Dieser ständig erhöhten Cortisol-Spiegel und das Ungleichgewicht im Hormonhaushalt sowie Entzündungsprozesse im Körper verursachen eine ganze Reihe von Krankheiten. Dazu gehören zum Beispiel alle Arten von Krebs (Baum et al., 2011), ein erhöhtes Risiko für Infektionskrankheiten wie HIV (Fischer-Pedersen et al., 2011; Perez et al., 2011), verringerte Reproduktionsfähigkeit, chronische Schmerzen, Essstörungen, Alzheimer, Schlaf- und Erinnerungsstörungen, Magengeschwüre, Nichtalkoholische Fettlebererkrankung und Drogensucht (Davis et al., 2011; O’Connor & Conner, 2011; Hash-Converse & Kusnecov, 2011; Brooks et al., 2011; Liu et al., 2017; Grunberg et al., 2011; Digestive Health Team, 2022).

Es sind aber vor allem zwei Krankheitsbilder, über deren Zusammenhang mit Stress es unzählige Forschungserkenntnisse gibt: Herz-Kreislauf Erkrankungen (a.k.a. Herzinfarkt) und Depressionen.

  • Stress ist ein wichtiger Risikofaktor für Herz-Kreislauf-Erkrankungen wie Herzinfarkt, Schlaganfall, und Bluthochdruck (Crestani, 2016; Lloyd-Jones et al., 2009). Stress führt zusätzlich dazu, stress- und krankheitsfördernde Lebensgewohnheiten zu fördern. Das kann Rauchen oder Alkoholkonsum sein. Es gibt Studien, die belegen, dass Raucher unter Stress mehr rauchen. Damit erhöhen sie das Risiko auf Herz-Kreislauf-Erkrankungen zusätzlich. Die Studie belegte auch, dass man unter Stress weniger häufig stress-regulierende Tätigkeiten wie Sport erledigt und sich tendenziell schlechter ernährt. Ein erhöhter Cortisolspiegel erschwert es übergewichtigen Menschen auch, das Gewicht wieder loszuwerden und Übergewicht ist ein weiterer Risikofaktor für Herz-Kreislauf-Erkrankungen (Bekkouche et al., 2011). Ihr seht also: Es entsteht ein unschöner Teufelskreis, der sich irgendwann selbst befeuert.
  • Auch zum Zusammenhang zwischen Depressionen und Stress gibt es überwältigende wissenschaftliche Erkenntnisse (Tennant, 2002). Laut einer Studie von Kendler im Jahr 1999 zeigen depressive Patienten zum Beispiel regelmäßig erhöhte Cortisol-Level und strukturelle Veränderungen in der HPA-Achse. Die selbe Studie erkennt auch, dass einen Monat nach einem stressigen Ereignis im Leben eines Menschen die Wahrscheinlichkeit, eine schwere depressive Episode zu erleben, fünfmal höher ist als in anderen Phasen.

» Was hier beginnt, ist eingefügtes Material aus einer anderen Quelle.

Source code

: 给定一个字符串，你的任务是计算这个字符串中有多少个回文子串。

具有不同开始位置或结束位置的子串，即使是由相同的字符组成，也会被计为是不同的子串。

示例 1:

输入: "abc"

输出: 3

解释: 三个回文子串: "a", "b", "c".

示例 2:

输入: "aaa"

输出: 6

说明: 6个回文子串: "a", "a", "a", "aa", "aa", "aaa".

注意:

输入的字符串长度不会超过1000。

Und damit bin ich wieder am Anfang meiner Geschichte, denn als ich das herausgefunden hatte, war mir klar, dass Ekkes, Jörgs, Martins und Woodys Herzinfarkte und auch meine eigenen Depressionen nicht unbedingt zufällig waren. Aber um das zu beweisen musste ich erst eine Umfrage starten. Und um die soll es in Teil II meines Berichtes gehen.